Could you copy the post on niggles and annoyances from "Niggles and Annoyances" up to and including "user experience better.", swapping "Apple" for "Mac"?

• **DOCUMENT TEXT**:
Start of Block

Wednesday, 10 March 2010

Niggles and Annoyances

I thought about starting this entry with an apology, or at least a warning, to the Apple faithful who blissfully believe that the company can do no wrong. But then I thought about the people that I hope read these posts, and decided that most of them are simple users like myself who realise that no software or hardware from any manufacturer is every completely without fault. It's just that some folk try harder than others to make the user experience better.

As a user from a technical background I may be more unforgiving in my expectations, or it may be that my expectations are higher. It may simply be that my demands are more excessive, as I spend a very significant part of my day (my life) on the machines I use.

There is no doubt in my mind, however, that my experiences with the Mac are considerably more positive than with all the other operating systems and hardware that I've used and abused over the years. I've not yet tried Windows 7, but something inside tells me suggests that it wouldn't really change anything.

End of Block

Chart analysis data
Start of Block

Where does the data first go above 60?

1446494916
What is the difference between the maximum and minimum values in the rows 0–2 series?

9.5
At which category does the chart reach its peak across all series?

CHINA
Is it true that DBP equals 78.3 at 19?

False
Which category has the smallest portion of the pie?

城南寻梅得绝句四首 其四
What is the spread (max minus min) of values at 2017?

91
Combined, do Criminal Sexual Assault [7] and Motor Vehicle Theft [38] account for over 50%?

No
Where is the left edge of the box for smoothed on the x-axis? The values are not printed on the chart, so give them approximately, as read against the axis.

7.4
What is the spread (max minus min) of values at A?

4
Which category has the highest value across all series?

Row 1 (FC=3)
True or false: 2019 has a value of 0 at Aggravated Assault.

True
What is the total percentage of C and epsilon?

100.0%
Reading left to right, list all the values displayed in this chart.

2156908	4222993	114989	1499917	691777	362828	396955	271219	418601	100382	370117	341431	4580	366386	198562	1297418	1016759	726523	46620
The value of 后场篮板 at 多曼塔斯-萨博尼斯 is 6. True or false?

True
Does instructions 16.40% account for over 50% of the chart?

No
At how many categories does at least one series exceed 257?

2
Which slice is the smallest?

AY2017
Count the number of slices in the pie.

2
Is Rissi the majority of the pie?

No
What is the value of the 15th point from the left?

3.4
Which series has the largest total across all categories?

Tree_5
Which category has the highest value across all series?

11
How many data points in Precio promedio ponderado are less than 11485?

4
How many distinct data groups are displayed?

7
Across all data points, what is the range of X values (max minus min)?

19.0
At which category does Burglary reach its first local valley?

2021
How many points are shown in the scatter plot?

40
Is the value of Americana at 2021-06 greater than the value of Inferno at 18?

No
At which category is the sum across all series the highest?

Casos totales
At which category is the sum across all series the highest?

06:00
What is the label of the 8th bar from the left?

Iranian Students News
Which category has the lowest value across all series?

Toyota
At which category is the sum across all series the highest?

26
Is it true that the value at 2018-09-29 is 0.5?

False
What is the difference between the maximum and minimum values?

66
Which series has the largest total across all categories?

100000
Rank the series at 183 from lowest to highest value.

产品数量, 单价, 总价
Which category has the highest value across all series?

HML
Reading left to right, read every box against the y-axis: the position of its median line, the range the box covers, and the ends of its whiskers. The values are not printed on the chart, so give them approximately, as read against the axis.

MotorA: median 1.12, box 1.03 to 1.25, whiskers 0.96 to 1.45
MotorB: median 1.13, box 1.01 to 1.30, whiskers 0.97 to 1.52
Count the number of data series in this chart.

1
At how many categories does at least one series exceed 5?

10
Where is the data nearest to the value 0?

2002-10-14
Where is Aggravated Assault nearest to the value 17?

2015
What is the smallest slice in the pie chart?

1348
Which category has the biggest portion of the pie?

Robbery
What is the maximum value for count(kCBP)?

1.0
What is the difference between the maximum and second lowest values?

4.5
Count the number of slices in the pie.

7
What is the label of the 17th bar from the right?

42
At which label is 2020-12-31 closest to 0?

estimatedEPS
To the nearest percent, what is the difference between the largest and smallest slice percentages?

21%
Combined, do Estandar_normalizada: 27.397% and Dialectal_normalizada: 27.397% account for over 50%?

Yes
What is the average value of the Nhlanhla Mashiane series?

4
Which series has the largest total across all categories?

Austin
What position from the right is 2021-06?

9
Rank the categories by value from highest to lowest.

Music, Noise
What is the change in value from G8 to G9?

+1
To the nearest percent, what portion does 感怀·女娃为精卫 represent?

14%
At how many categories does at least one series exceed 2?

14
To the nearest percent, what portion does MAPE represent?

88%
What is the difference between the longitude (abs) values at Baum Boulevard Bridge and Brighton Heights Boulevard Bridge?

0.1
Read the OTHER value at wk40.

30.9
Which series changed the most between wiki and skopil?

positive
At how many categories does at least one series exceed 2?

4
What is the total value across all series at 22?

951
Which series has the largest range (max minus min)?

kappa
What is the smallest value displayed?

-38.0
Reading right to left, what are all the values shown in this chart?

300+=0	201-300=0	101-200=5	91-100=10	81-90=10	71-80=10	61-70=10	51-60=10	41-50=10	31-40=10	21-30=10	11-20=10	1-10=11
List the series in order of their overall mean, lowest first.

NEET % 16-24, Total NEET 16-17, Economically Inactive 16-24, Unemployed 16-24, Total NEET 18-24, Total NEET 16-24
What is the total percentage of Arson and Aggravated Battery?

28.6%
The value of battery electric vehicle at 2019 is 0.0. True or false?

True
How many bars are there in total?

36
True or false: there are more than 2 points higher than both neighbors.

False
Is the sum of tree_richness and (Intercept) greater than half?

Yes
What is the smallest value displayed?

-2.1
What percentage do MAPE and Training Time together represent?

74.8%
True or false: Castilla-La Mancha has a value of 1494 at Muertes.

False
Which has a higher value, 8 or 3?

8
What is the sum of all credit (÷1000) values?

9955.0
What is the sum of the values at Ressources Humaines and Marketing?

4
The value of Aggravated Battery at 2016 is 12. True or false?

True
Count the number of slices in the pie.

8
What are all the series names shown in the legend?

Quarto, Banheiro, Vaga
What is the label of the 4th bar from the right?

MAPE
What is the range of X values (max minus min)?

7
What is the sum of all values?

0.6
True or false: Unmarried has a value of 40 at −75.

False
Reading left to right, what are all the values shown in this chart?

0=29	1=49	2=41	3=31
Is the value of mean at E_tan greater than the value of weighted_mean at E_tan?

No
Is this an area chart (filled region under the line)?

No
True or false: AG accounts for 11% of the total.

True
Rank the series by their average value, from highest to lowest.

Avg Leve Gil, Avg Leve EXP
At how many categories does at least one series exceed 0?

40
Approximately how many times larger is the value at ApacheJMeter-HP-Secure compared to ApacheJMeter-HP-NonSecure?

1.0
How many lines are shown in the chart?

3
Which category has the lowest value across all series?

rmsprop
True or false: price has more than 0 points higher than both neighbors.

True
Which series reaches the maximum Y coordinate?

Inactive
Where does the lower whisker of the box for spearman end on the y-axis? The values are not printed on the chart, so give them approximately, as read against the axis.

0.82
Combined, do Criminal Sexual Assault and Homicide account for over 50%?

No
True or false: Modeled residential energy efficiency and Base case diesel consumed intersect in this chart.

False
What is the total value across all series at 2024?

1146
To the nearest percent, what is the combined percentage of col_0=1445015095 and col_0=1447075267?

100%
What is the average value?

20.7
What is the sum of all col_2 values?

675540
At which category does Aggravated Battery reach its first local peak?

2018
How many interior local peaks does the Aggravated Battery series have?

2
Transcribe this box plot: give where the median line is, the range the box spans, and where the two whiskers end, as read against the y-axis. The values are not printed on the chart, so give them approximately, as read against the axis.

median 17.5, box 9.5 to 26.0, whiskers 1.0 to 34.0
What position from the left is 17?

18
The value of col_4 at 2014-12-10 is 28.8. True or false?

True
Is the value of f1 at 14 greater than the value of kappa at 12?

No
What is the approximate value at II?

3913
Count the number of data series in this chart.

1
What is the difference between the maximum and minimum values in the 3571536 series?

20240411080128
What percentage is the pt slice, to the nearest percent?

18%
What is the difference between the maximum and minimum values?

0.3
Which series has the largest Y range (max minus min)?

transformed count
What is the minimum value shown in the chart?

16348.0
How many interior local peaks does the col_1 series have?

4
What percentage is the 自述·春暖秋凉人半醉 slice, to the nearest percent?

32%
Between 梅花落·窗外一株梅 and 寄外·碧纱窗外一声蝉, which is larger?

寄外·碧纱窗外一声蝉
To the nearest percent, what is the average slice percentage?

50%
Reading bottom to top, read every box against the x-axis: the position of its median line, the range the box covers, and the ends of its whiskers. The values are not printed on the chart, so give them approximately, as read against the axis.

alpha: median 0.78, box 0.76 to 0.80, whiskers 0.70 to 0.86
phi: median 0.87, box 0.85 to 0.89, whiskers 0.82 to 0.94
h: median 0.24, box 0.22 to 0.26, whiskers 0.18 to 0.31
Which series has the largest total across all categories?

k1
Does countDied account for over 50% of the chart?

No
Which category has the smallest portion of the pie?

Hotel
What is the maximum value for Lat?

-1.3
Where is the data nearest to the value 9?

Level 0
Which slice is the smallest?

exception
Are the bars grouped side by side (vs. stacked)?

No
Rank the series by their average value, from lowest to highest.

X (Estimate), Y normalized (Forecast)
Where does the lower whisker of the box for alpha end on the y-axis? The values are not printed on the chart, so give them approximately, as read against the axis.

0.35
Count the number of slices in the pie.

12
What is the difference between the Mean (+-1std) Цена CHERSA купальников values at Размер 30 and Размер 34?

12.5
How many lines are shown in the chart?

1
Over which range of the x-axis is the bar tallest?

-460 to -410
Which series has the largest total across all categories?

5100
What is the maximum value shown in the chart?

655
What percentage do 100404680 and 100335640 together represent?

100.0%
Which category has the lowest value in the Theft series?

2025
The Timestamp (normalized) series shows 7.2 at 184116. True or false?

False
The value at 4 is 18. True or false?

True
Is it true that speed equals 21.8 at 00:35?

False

End of Block

• **WRITTEN ANSWER**:
Niggles and Annoyances

I thought about starting this entry with an apology, or at least a warning, to the Mac faithful who blissfully believe that the company can do no wrong. But then I thought about the people that I hope read these posts, and decided that most of them are simple users like myself who realise that no software or hardware from any manufacturer is every completely without fault. It's just that some folk try harder than others to make the user experience better.